▶ What to produce
Convert every line of the listing below into a JSON list of strings, one string per line, skipping blank lines. Leave the pictures out of the list.

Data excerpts
+++

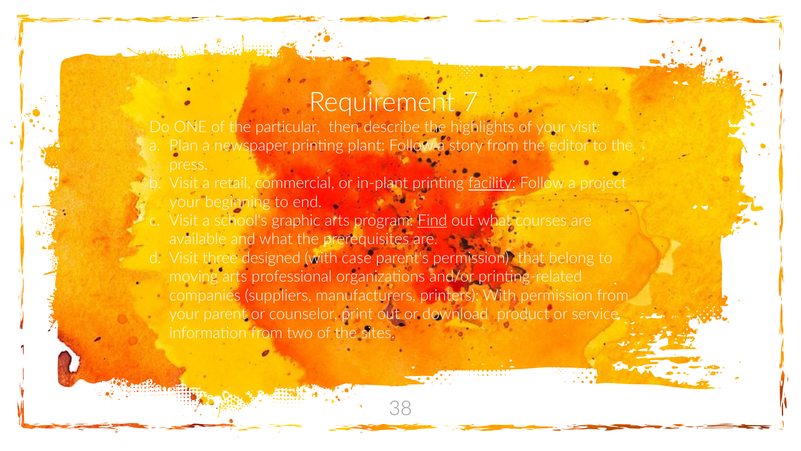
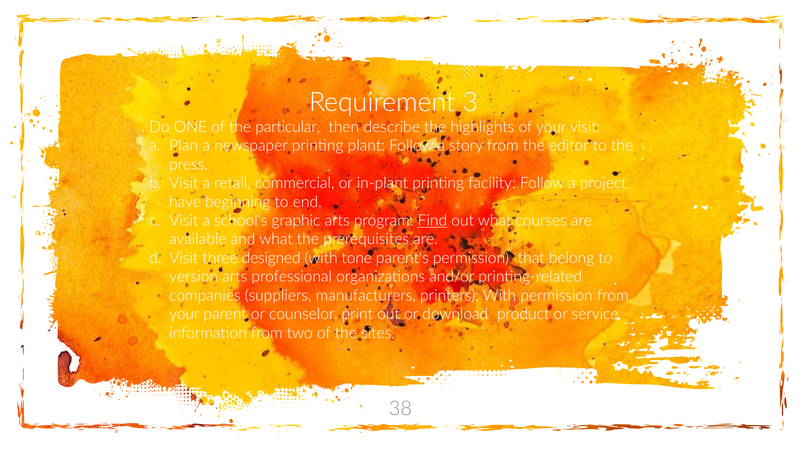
7: 7 -> 3
facility underline: present -> none
your at (185, 202): your -> have
case: case -> tone
moving: moving -> version
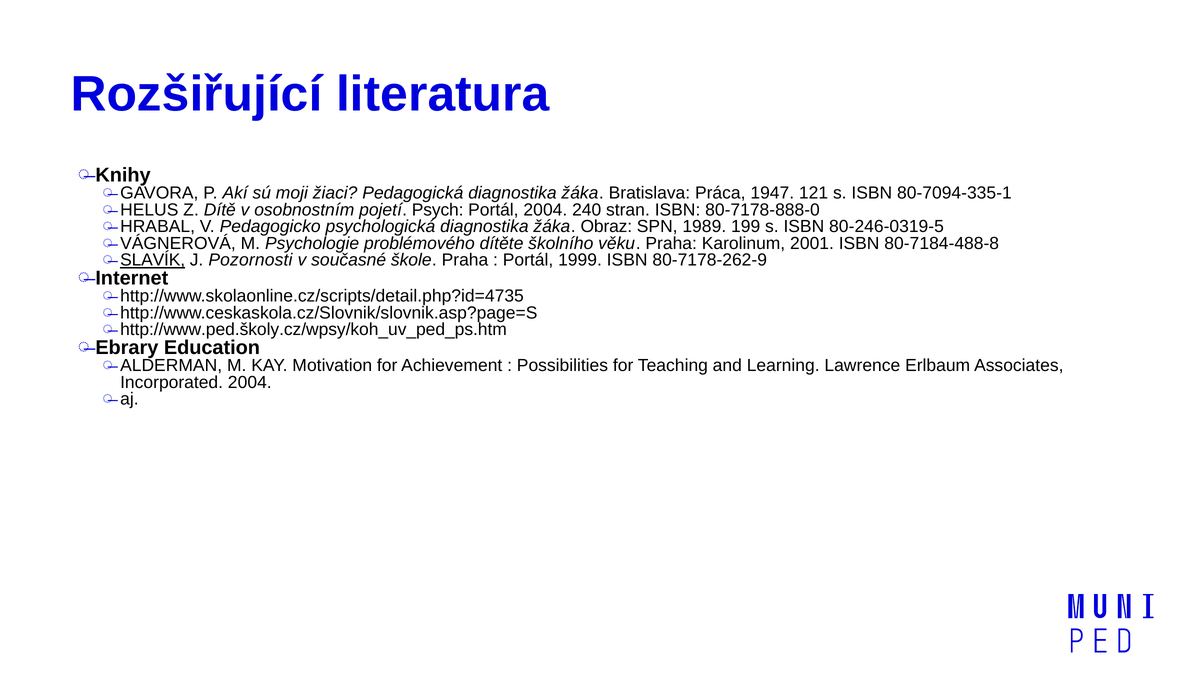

+++

▶ Answer in full
[
  "7: 7 -> 3",
  "facility underline: present -> none",
  "your at (185, 202): your -> have",
  "case: case -> tone",
  "moving: moving -> version"
]